Image Deblurring by Exploring In-depth Properties of Transformer
Pengwei Liang, Junjun Jiang, Xianming Liu, Jiayi Ma
TL;DR
The paper tackles the enduring trade-off between perceptual quality and quantitative fidelity in image deblurring. It introduces two transformer-based perceptual losses that exploit pretrained MAE representations: a local MAE perceptual loss operating in Euclidean space on MAE features, and a global distribution perceptual loss based on $p$-Wasserstein distances between MAE token-feature distributions. Through extensive experiments on defocus and motion deblurring (DPDD, GoPro, HIDE) and even deraining (Rain100H), the method achieves notable perceptual gains with minimal PSNR sacrifice, outperforming VGG-based perceptual losses across several baselines. Ablation studies confirm MAE’s superiority for this task, with middle-layer features and token representations providing the best balance between fidelity and perceptual realism. The findings suggest that leveraging in-depth transformer properties offers a robust, generalizable avenue for enhancing low-level image restoration tasks.
Abstract
Image deblurring continues to achieve impressive performance with the development of generative models. Nonetheless, there still remains a displeasing problem if one wants to improve perceptual quality and quantitative scores of recovered image at the same time. In this study, drawing inspiration from the research of transformer properties, we introduce the pretrained transformers to address this problem. In particular, we leverage deep features extracted from a pretrained vision transformer (ViT) to encourage recovered images to be sharp without sacrificing the performance measured by the quantitative metrics. The pretrained transformer can capture the global topological relations (i.e., self-similarity) of image, and we observe that the captured topological relations about the sharp image will change when blur occurs. By comparing the transformer features between recovered image and target one, the pretrained transformer provides high-resolution blur-sensitive semantic information, which is critical in measuring the sharpness of the deblurred image. On the basis of the advantages, we present two types of novel perceptual losses to guide image deblurring. One regards the features as vectors and computes the discrepancy between representations extracted from recovered image and target one in Euclidean space.
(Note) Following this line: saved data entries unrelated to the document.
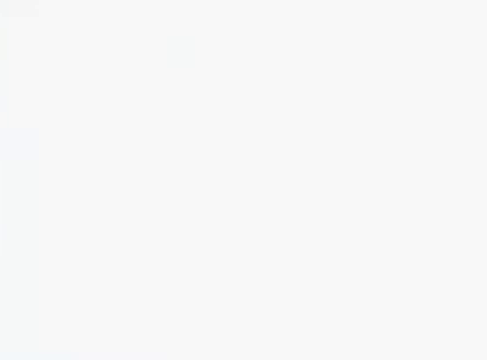
{"buttons": [], "left_stick": "center", "right_stick": "center", "events": []}
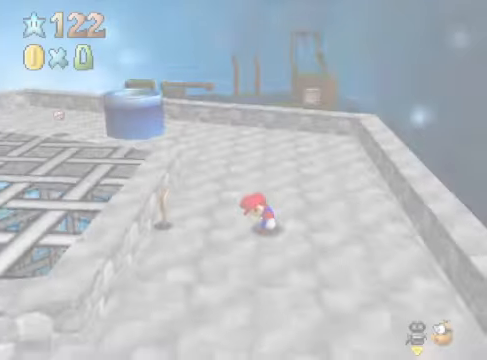
{"buttons": [], "left_stick": "up-left", "right_stick": "left", "events": [[334, "right_stick", "left"], [501, "left_stick", "up-left"]]}
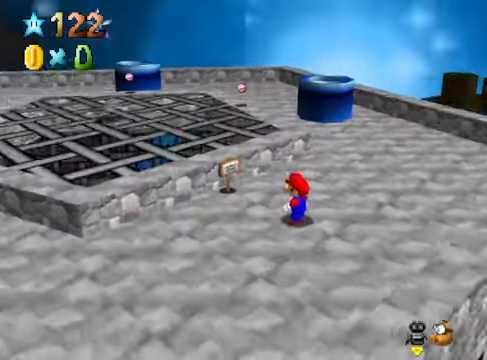
{"buttons": [], "left_stick": "center", "right_stick": "center", "events": [[33, "right_stick", "center"], [334, "A", "down"], [367, "left_stick", "center"], [467, "A", "up"]]}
The other type considers the features extracted from an image as a distribution and compares the distribution discrepancy between recovered image and target one. We demonstrate the effectiveness of transformer properties in improving the perceptual quality while not sacrificing the quantitative scores (PSNR) over the most competitive models, such as Uformer, Restormer, and NAFNet, on defocus deblurring and motion deblurring tasks.